A skin lesion that does not heal over time but instead becomes increasingly painful is a sign that it may be an infected wound. The pain may increase quickly, becoming intense and is often described as a throbbing pain. It is possible for this pain to be controlled with over-the-counter pain medications, but one should visit the doctor as soon as possible because medical intervention is required to eliminate the infection.

If a wound is inflamed, red, or hot to the touch, this may indicate that the wound is infected. A mild amount of inflammation is common with all wounds, even those that are not infected, and this is part of the healing process. If the redness and swelling spread and become more severe over time, it is likely that the wound is infected.


Often, an infected wound will contain pus. It may retain this pus under the skin, or the wound may ooze. This pus can be white, yellow, or green. Discharge that has a foul odor is especially a symptom of infection. The bacteria in pus and other wound discharge contains large amounts of bacteria that can infect other individuals with open wounds. People with infected wounds should be careful to wash the area around the wound as well as their hands so that the bacteria is not transmitted to others.
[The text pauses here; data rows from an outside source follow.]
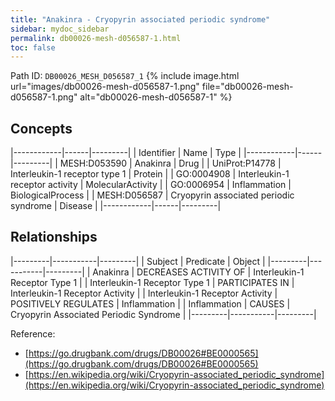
 ```yaml
---
title: "Anakinra - Cryopyrin associated periodic syndrome"
sidebar: mydoc_sidebar
permalink: db00026-mesh-d056587-1.html
toc: false 
---
```



Path ID: `DB00026_MESH_D056587_1`
{% include image.html url="images/db00026-mesh-d056587-1.png" file="db00026-mesh-d056587-1.png" alt="db00026-mesh-d056587-1" %}

## Concepts

|------------|------|---------|
| Identifier | Name | Type    |
|------------|------|---------|
| MESH:D053590 | Anakinra | Drug |
| UniProt:P14778 | Interleukin-1 receptor type 1 | Protein |
| GO:0004908 | Interleukin-1 receptor activity | MolecularActivity |
| GO:0006954 | Inflammation | BiologicalProcess |
| MESH:D056587 | Cryopyrin associated periodic syndrome | Disease |
|------------|------|---------|

## Relationships

|---------|-----------|---------|
| Subject | Predicate | Object  |
|---------|-----------|---------|
| Anakinra | DECREASES ACTIVITY OF | Interleukin-1 Receptor Type 1 |
| Interleukin-1 Receptor Type 1 | PARTICIPATES IN | Interleukin-1 Receptor Activity |
| Interleukin-1 Receptor Activity | POSITIVELY REGULATES | Inflammation |
| Inflammation | CAUSES | Cryopyrin Associated Periodic Syndrome |
|---------|-----------|---------|

Reference: 
  - [https://go.drugbank.com/drugs/DB00026#BE0000565](https://go.drugbank.com/drugs/DB00026#BE0000565)
  - [https://en.wikipedia.org/wiki/Cryopyrin-associated_periodic_syndrome](https://en.wikipedia.org/wiki/Cryopyrin-associated_periodic_syndrome)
Another sign of an infected wound is red streaking. This indicates that an infection has spread to the lymph system, the system that removes infections from the body's tissues. Other signs of a lymph infection are swollen and inflamed areas around the armpits, the neck, or around the groin, as these places are where lymph nodes are located.

It is not uncommon for an infected wound to cause symptoms that are not related to the wound at all. An infection anywhere on the skin can cause the affected individual to experience chills and a fever. This is a sign that the body is trying to fight off an infection.